Input for this task Start Marker
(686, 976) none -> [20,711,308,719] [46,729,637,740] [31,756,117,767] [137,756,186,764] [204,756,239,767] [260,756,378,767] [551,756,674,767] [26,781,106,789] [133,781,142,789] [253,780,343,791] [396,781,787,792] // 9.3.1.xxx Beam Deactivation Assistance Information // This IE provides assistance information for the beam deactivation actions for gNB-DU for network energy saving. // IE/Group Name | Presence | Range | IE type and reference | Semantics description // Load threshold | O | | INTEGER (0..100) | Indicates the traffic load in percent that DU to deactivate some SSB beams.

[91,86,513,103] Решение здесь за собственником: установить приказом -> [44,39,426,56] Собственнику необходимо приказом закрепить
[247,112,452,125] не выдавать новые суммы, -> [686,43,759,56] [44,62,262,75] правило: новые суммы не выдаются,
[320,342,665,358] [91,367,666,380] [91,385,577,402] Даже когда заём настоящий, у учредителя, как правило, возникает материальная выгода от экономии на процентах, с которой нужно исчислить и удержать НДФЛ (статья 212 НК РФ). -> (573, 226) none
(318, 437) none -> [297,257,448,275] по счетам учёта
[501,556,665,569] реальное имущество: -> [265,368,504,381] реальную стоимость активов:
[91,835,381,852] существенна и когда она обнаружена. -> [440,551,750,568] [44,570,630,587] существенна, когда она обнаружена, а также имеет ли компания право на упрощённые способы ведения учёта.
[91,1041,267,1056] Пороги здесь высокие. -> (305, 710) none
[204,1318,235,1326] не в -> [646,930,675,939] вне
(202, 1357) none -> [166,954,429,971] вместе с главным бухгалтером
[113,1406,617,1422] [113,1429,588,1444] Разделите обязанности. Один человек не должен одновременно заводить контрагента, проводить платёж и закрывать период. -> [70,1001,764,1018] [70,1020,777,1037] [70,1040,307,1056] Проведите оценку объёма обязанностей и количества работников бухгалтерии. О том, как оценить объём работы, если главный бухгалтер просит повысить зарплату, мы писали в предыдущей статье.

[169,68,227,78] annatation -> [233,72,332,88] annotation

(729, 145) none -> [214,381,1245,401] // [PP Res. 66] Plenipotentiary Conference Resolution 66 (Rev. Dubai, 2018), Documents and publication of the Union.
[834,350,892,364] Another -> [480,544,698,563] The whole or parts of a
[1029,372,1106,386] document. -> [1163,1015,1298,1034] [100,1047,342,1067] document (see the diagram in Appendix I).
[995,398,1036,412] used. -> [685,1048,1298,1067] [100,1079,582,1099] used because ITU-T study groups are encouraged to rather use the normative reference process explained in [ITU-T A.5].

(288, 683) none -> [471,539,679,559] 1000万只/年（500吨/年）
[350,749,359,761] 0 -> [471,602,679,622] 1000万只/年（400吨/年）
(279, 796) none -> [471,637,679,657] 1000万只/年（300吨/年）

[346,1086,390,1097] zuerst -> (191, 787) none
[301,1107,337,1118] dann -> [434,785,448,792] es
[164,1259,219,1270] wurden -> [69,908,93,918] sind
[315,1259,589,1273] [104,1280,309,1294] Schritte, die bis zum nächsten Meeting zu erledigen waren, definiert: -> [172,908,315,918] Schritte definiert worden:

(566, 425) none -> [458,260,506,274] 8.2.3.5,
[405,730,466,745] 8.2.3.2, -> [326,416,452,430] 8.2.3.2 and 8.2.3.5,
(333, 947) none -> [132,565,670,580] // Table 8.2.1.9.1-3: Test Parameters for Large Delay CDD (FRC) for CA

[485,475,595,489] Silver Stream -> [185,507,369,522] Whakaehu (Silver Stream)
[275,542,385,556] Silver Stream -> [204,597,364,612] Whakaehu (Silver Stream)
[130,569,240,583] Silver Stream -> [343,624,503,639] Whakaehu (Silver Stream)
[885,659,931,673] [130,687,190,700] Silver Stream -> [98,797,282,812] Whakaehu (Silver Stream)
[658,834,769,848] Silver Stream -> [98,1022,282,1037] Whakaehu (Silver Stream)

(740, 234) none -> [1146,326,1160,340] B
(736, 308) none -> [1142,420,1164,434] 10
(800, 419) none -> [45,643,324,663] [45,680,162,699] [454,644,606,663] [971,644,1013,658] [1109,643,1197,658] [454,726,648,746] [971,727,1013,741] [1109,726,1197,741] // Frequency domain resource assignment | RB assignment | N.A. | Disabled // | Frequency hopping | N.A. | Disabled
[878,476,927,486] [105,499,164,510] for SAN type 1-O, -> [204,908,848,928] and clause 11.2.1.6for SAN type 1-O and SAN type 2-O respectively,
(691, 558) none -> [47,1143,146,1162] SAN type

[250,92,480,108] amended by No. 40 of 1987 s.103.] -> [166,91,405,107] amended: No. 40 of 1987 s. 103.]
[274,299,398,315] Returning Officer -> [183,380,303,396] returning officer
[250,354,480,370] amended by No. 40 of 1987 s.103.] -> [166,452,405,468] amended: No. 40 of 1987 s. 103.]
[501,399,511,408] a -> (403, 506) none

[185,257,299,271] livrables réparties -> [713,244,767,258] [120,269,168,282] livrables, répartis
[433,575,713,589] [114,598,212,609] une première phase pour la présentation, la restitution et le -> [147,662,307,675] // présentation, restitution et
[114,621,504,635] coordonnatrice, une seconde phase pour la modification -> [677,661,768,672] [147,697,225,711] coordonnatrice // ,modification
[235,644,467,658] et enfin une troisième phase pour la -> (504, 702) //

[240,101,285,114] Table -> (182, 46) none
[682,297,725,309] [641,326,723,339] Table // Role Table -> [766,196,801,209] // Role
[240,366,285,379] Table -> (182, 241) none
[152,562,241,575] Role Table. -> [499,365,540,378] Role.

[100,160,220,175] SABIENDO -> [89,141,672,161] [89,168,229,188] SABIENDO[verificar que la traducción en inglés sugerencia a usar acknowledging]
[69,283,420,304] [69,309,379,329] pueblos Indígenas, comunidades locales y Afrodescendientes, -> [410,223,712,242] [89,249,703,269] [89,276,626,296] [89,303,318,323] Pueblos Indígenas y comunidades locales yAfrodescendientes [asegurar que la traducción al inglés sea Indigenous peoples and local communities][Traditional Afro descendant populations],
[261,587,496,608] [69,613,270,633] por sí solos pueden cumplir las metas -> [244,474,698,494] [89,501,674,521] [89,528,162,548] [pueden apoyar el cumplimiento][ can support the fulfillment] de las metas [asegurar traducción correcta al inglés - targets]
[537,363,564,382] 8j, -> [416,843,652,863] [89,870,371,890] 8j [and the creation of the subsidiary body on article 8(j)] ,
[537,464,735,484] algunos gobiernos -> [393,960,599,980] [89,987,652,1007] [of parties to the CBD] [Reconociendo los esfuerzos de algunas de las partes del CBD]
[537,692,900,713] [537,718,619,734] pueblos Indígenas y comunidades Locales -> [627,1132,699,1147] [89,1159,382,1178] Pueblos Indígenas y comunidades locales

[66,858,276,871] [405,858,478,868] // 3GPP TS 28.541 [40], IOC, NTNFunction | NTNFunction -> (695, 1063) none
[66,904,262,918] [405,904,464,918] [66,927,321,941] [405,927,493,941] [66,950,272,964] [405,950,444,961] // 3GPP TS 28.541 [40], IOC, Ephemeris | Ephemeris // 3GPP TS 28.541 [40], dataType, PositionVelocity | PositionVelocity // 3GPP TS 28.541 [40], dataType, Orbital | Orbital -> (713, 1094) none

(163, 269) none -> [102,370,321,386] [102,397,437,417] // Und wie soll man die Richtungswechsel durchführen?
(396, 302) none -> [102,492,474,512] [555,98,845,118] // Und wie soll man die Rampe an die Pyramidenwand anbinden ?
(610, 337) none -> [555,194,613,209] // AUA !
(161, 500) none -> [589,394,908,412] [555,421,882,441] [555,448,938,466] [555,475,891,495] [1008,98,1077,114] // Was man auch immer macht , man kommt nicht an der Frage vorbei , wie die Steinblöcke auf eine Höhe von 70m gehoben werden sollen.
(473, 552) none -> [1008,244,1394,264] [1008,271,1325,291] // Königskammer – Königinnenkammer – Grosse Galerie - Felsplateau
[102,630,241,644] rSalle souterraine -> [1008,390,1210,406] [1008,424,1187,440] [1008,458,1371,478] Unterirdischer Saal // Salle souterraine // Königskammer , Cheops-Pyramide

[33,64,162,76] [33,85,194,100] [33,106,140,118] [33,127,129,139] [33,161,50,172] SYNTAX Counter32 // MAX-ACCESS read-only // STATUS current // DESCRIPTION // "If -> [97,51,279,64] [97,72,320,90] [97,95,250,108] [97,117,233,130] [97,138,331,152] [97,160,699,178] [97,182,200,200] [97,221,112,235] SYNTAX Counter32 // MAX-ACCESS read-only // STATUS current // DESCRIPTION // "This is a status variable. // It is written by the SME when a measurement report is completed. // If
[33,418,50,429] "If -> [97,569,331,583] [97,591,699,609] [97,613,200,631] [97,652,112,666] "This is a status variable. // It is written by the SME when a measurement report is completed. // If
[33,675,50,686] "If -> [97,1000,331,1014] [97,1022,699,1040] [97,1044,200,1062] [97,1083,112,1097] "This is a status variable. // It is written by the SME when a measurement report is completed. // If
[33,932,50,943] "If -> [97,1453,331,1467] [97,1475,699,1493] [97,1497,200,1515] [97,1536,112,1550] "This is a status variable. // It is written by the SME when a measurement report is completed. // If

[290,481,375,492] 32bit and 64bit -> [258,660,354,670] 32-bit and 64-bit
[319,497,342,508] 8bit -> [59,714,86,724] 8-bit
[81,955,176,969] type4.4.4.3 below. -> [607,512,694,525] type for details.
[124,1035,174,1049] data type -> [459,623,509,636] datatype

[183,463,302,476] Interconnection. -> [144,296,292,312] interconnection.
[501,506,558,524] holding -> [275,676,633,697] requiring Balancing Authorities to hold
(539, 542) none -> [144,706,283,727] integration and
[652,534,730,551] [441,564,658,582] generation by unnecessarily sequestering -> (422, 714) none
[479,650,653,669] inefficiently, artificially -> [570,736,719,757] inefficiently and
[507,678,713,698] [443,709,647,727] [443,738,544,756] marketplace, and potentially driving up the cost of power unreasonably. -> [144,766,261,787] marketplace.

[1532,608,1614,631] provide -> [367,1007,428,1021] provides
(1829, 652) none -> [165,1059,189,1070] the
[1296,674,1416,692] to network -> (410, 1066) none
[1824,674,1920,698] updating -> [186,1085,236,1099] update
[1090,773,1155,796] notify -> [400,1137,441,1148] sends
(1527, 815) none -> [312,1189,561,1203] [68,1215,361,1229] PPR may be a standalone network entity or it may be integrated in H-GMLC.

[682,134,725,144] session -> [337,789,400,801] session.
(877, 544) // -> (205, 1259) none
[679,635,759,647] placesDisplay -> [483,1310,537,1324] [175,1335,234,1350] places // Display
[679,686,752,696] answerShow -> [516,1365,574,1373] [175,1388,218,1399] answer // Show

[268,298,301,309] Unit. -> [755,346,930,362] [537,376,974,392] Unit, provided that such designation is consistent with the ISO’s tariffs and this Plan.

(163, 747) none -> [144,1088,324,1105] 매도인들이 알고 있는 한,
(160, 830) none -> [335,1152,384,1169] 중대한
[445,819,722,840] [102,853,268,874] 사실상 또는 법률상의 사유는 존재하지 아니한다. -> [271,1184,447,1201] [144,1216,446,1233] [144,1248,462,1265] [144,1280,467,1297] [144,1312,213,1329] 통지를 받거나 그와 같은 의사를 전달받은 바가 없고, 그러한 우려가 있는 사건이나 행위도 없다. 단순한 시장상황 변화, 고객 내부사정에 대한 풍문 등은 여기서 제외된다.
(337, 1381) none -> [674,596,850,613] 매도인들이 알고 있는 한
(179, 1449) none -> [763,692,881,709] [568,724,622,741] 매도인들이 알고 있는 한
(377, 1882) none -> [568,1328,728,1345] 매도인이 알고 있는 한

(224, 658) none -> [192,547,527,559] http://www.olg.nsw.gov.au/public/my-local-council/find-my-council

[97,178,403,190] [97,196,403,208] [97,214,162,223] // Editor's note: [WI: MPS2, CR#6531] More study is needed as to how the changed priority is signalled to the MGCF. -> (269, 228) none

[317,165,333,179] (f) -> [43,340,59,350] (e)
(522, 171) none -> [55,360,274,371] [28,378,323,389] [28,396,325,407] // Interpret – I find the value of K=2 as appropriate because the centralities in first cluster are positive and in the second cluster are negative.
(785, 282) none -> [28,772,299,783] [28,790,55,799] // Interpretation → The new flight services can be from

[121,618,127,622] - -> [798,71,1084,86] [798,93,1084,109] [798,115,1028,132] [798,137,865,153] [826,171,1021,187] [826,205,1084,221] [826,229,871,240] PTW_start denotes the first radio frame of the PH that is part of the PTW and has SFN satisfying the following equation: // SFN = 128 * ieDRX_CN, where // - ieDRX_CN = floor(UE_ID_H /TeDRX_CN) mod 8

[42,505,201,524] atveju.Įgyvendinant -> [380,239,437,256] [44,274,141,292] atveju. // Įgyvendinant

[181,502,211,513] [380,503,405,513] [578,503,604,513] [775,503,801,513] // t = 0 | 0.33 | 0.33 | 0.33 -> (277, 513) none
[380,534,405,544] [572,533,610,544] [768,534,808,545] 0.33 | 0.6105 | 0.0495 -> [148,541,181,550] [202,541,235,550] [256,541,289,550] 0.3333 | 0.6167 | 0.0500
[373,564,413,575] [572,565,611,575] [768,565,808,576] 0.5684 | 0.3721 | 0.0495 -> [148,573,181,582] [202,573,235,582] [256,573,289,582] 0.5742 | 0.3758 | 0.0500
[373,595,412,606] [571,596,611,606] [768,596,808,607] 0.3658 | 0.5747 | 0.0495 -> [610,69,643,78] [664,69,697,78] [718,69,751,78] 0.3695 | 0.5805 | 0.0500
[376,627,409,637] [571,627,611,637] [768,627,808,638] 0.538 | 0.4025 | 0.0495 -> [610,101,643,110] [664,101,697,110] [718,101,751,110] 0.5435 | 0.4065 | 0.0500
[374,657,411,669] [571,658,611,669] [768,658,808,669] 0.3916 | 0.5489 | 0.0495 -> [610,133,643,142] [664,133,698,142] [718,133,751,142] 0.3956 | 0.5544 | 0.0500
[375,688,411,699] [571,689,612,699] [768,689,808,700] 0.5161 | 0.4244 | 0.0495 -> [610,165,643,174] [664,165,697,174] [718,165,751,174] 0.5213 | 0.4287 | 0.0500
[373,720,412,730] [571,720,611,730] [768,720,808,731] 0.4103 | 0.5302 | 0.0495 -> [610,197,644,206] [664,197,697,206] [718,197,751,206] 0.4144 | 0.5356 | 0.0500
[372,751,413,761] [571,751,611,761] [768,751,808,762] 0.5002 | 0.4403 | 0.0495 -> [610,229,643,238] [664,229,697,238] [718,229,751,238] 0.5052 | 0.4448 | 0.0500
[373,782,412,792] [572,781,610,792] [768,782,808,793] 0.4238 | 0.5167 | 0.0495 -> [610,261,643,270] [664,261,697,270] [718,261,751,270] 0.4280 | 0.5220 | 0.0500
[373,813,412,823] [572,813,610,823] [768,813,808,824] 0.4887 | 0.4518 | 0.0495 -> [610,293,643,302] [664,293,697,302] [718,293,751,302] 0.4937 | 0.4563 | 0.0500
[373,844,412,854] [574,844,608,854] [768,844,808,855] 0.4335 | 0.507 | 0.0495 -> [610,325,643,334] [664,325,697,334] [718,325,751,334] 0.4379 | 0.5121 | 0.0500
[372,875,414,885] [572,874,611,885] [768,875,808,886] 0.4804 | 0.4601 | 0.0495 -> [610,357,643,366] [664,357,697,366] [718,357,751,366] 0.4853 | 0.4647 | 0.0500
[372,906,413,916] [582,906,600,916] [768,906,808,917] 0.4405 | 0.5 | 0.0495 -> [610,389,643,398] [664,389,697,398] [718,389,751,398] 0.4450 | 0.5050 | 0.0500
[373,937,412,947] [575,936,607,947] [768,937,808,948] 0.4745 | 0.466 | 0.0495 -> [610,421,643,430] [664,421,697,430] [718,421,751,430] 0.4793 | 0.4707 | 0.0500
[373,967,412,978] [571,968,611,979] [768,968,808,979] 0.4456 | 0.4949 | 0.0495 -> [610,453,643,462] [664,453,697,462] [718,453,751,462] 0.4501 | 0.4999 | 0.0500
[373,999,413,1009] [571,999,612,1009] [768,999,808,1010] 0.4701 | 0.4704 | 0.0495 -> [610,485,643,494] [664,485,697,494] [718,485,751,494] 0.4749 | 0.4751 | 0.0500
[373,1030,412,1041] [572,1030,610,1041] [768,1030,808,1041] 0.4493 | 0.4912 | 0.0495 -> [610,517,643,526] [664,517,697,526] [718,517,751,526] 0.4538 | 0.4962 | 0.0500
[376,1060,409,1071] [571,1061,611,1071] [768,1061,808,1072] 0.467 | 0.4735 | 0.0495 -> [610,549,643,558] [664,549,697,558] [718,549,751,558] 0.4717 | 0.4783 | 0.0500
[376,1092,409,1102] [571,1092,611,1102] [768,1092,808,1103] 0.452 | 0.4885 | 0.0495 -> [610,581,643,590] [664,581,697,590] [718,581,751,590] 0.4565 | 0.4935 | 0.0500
Input for this task End Marker
- **Instructions to follow**: The expected output is exactly the lines of the listing above between the line holding "(337, 1381) none" and the line holding "[380,534,405,544] [572,533,610,544] [768,534,808,545]", inclusive.

- **Your response**:
(337, 1381) none -> [674,596,850,613] 매도인들이 알고 있는 한
(179, 1449) none -> [763,692,881,709] [568,724,622,741] 매도인들이 알고 있는 한
(377, 1882) none -> [568,1328,728,1345] 매도인이 알고 있는 한

(224, 658) none -> [192,547,527,559] http://www.olg.nsw.gov.au/public/my-local-council/find-my-council

[97,178,403,190] [97,196,403,208] [97,214,162,223] // Editor's note: [WI: MPS2, CR#6531] More study is needed as to how the changed priority is signalled to the MGCF. -> (269, 228) none

[317,165,333,179] (f) -> [43,340,59,350] (e)
(522, 171) none -> [55,360,274,371] [28,378,323,389] [28,396,325,407] // Interpret – I find the value of K=2 as appropriate because the centralities in first cluster are positive and in the second cluster are negative.
(785, 282) none -> [28,772,299,783] [28,790,55,799] // Interpretation → The new flight services can be from

[121,618,127,622] - -> [798,71,1084,86] [798,93,1084,109] [798,115,1028,132] [798,137,865,153] [826,171,1021,187] [826,205,1084,221] [826,229,871,240] PTW_start denotes the first radio frame of the PH that is part of the PTW and has SFN satisfying the following equation: // SFN = 128 * ieDRX_CN, where // - ieDRX_CN = floor(UE_ID_H /TeDRX_CN) mod 8

[42,505,201,524] atveju.Įgyvendinant -> [380,239,437,256] [44,274,141,292] atveju. // Įgyvendinant

[181,502,211,513] [380,503,405,513] [578,503,604,513] [775,503,801,513] // t = 0 | 0.33 | 0.33 | 0.33 -> (277, 513) none
[380,534,405,544] [572,533,610,544] [768,534,808,545] 0.33 | 0.6105 | 0.0495 -> [148,541,181,550] [202,541,235,550] [256,541,289,550] 0.3333 | 0.6167 | 0.0500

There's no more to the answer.